Tante le riflessioni di spessore, su temi di recente o strettissima attualità, attraverso una pluralità di linguaggi. Ma soprattutto, emergono le personalità di tante giovani artiste dalla potente poetica espressiva e concettuale, nelle cui opere è forte la questione di genere; fra queste, Veronika Grenzebach, con le sue neo amazzoni danno voce a una femminilità combattiva, nello specifico al K2 l’artista rende omaggio alle tante donne che, nel settore sanitario, hanno lottato per sconfiggere la pandemia da covid-19, che spesso però non ottengono il doveroso riconoscimento e rispetto.

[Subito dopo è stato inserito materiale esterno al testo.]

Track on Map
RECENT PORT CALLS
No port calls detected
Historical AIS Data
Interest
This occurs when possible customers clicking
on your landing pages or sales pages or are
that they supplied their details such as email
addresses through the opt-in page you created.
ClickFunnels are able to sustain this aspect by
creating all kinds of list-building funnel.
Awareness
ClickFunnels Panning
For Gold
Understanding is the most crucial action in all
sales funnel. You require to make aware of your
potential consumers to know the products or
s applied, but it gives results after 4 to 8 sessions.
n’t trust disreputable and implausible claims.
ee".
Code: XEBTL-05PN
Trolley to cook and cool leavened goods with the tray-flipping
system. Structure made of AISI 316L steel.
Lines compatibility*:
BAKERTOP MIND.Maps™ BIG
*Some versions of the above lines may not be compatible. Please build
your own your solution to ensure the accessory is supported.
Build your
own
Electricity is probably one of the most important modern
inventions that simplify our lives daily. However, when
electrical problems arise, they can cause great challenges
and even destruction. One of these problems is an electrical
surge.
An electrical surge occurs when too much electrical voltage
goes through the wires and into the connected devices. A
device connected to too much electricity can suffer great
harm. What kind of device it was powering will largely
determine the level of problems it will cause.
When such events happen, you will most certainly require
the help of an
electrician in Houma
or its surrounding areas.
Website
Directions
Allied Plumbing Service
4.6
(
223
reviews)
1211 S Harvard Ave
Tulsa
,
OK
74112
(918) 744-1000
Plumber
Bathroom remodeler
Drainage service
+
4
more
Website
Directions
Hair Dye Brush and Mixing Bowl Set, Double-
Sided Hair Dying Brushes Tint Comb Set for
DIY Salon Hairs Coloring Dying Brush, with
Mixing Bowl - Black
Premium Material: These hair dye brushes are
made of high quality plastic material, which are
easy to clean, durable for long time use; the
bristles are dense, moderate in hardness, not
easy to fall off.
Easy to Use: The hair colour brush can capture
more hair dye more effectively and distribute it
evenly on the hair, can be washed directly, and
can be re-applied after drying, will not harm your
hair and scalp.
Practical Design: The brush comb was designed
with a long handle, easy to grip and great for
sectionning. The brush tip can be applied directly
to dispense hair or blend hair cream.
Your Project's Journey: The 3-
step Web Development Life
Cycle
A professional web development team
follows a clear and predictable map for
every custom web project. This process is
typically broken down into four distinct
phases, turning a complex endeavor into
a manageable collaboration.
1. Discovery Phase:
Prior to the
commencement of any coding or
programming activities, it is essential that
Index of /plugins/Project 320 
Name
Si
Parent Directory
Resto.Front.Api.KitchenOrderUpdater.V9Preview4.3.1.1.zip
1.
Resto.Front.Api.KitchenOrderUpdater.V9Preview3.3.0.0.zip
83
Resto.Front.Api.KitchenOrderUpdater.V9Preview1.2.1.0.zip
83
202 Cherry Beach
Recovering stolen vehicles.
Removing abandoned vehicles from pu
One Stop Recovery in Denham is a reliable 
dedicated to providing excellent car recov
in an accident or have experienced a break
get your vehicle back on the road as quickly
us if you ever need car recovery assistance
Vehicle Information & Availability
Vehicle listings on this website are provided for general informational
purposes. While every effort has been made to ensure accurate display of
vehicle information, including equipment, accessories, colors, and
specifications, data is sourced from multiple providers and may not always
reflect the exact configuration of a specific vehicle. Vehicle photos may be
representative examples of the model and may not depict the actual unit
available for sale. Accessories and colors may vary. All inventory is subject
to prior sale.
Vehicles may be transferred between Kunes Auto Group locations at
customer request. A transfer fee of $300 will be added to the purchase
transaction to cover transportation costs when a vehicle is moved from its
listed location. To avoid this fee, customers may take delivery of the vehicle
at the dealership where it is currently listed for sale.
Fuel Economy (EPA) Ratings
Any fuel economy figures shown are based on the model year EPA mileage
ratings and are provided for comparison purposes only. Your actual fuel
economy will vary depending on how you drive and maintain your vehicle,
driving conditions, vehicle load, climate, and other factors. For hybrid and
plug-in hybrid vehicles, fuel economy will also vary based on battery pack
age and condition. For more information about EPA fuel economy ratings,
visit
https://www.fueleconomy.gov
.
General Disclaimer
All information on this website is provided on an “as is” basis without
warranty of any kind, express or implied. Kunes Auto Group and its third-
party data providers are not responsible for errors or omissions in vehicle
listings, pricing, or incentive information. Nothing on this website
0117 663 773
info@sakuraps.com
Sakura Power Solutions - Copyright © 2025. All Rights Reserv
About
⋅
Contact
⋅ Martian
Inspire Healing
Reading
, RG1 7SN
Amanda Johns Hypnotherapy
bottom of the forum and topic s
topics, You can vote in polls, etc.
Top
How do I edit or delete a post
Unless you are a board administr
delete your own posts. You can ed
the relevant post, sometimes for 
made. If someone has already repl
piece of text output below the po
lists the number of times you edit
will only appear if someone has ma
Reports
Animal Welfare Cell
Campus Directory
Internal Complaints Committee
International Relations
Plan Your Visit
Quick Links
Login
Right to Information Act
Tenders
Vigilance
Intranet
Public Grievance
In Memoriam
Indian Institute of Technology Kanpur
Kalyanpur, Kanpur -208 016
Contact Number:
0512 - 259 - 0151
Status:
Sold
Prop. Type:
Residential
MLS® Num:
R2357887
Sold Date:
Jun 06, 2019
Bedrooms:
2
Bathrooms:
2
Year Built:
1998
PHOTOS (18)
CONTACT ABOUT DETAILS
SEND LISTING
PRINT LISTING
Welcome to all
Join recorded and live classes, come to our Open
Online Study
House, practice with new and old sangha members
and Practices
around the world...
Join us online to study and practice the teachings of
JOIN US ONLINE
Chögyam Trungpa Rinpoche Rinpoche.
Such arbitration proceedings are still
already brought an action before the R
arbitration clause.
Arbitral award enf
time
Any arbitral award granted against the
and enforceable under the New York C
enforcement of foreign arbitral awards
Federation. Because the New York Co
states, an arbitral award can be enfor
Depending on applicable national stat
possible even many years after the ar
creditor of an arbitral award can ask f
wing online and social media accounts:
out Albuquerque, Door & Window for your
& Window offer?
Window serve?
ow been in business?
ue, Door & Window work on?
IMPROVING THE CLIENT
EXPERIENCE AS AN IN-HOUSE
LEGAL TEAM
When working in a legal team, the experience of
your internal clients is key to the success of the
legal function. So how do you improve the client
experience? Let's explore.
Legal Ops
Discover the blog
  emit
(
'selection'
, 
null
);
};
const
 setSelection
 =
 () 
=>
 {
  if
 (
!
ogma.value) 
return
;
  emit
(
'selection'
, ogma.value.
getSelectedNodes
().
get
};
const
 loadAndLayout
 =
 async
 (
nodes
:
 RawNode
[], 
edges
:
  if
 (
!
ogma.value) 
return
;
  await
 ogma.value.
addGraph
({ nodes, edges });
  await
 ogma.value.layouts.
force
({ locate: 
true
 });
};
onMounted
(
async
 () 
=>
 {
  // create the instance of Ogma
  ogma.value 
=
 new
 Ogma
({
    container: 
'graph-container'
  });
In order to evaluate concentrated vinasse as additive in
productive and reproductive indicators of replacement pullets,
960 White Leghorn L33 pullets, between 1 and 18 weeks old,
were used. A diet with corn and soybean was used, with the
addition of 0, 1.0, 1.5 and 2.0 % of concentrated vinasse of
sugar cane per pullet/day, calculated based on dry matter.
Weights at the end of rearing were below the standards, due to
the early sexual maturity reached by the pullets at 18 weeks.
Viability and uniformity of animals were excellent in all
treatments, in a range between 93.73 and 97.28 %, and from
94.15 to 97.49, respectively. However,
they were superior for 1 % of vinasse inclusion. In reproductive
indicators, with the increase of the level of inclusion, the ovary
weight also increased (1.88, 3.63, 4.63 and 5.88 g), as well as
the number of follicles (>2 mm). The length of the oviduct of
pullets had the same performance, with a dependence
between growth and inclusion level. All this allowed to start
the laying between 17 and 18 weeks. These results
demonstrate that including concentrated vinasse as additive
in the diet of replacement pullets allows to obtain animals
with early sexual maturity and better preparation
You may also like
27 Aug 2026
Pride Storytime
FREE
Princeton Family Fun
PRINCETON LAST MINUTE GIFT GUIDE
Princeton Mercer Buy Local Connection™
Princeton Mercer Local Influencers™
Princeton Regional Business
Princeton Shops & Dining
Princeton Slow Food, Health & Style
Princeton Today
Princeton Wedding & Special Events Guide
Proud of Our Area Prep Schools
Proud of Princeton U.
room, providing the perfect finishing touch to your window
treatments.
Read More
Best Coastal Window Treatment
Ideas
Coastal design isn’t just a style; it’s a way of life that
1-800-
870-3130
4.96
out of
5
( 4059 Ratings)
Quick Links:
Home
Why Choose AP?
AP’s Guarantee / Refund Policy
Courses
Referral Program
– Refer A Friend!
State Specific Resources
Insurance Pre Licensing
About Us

Natasha von Braun, in The Space of Love, decostruisce la figura umana per una riflessione fra ironico e docleamaro, sul conflitto sentimentale, sulla lotta per raggiungere l’altro/a, sulla volatilità della mente che si trasmette al corpo, in quello stato semi-incosciente che è l’innamoramento. Ma dove spesso rimane anche un certo lato oscuro. E ancora, le figure più delicate delle commistioni femminili e zoomorfe di Hera, sospese in una fiabesca atmosfera di simbolismo e malinconia; nel murale pensato per K2, l’artista sembra invitare l’osservatore a chiudersi in se stesso e sfuggire ai cattivi ricordi che possono segnare un’esistenza, soprattutto quella delle donne, spesso fra i soggetti più fragili della società, segnate da sessismo, maschilismo, eccetera.
Al di là della questione di genere, al K2 ci si interroga anche su questioni e stati d’animo di stretta attualità: Octavi Serra, tappezzando la stanza di caotiche indicazioni dell’uscita di emergenza, ben interpreta la sensazione di smarrimento, oppressione e claustrofobia che caratterizza la nostra tormentata epoca, e fa tornare alla mente il finale di American Psycho, romanzo cult di Bret Easton Ellis: “questa non è l’uscita”. Gli fa eco Isaac Cordal con la sua scultura installativa di atmosfera kafkiana, dove gli uffici-gabbie sono appunto altrettante prigioni che ospitano tante esistenze consumate nel grigiore quotidiano.
Edlinger chiosa in un certo senso questa riflessione, traslando nella tridimensionalità la precarietà e la xx della società contemporanea: The Leaning Tower of Pizza, un’ironica replica della celebre torre di Pisa, realizzata con i comuni cartoni da pizza: il consumismo, la crisi climatica, l’emergenza rifiuti, tutto è sintetizzato nella precarietà della struttura, sul punto di crollare. Non manca una riflessione sulla difficile condizione dei rifugiati: L.E.T., in The tent, utilizza una tenda dell’UNHCR (avuta per vie traverse dal Pakistan) per comunicare al pubblico le medesime sensazioni provate durante un suo reportage (in incognito) nel campo profughi di Lesbo. Quei campi dove si infrangono le speranze di tanti esseri umani, sotto gli sguardi ipocriti delle democrazie occidentali.
Oltre a ospitare artisti da tutto il mondo, KUNSTLABOR 2 dialoga profondamente con la città organizzando momenti di visita per le scuole e le famiglie, e a una pluralità di eventi quali concerti, conferenze, incontri con gli artisti, laboratori creativi, e persino corsi di lingua per immigrati. Infatti, la prima funzione di un’istituzione culturale è quella di garantire l’inclusività e offrire accoglienza. La cultura, infatti, prima ancora che un accumulo di nozioni, è una pratica di vita che prevede apertura mentale e capacità di dialogo, solidarietà umana e utilizzo della conoscenza per creare altra conoscenza. Anche se il progetto è a termine, cinque anni che scadranno nel 2024, l’auspicio è che l’amministrazione monacense, che comunque ha sempre dimostrata sensibilità in fatto di sviluppo culturale, prolunghi o renda definitivo il progetto di KUSNTLABOR 2.